■ To do: Rewrite everything from the line containing "family: Phocidae" down to the end of the entries, substituting "vernacular name" for "common name" and changing nothing else.

■ Entries supplied:
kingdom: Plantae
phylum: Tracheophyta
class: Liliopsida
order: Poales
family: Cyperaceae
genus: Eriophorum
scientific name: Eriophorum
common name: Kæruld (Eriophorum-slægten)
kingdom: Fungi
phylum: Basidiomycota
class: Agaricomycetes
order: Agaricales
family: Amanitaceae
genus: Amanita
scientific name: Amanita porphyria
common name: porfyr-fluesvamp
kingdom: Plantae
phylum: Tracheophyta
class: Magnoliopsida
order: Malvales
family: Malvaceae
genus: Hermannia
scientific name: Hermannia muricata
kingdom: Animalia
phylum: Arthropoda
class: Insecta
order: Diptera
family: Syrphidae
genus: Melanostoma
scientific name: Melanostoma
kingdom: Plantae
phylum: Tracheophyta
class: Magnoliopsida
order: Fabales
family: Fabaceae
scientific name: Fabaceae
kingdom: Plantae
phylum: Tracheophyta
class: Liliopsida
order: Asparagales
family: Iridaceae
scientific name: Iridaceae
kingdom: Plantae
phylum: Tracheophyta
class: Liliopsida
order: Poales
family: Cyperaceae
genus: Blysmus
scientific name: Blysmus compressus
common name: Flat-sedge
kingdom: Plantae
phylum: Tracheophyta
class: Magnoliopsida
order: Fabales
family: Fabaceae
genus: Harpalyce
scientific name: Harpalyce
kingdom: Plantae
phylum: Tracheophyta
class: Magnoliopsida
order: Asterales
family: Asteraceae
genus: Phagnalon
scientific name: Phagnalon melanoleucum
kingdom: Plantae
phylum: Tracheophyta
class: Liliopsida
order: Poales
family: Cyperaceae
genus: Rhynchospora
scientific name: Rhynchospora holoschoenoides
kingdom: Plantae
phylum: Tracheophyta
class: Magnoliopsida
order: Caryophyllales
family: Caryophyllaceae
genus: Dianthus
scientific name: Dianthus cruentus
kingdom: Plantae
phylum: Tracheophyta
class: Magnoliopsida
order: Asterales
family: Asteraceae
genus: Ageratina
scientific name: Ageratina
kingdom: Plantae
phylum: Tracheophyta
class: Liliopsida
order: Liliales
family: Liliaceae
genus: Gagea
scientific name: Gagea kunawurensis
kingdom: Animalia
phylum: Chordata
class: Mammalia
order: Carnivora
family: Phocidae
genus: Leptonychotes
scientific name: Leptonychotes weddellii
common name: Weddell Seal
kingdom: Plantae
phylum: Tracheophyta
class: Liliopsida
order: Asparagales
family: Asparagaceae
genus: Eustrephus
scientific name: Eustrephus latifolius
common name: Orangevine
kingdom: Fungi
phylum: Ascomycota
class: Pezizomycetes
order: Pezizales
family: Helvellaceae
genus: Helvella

■ Correct output:
family: Phocidae
genus: Leptonychotes
scientific name: Leptonychotes weddellii
vernacular name: Weddell Seal
kingdom: Plantae
phylum: Tracheophyta
class: Liliopsida
order: Asparagales
family: Asparagaceae
genus: Eustrephus
scientific name: Eustrephus latifolius
vernacular name: Orangevine
kingdom: Fungi
phylum: Ascomycota
class: Pezizomycetes
order: Pezizales
family: Helvellaceae
genus: Helvella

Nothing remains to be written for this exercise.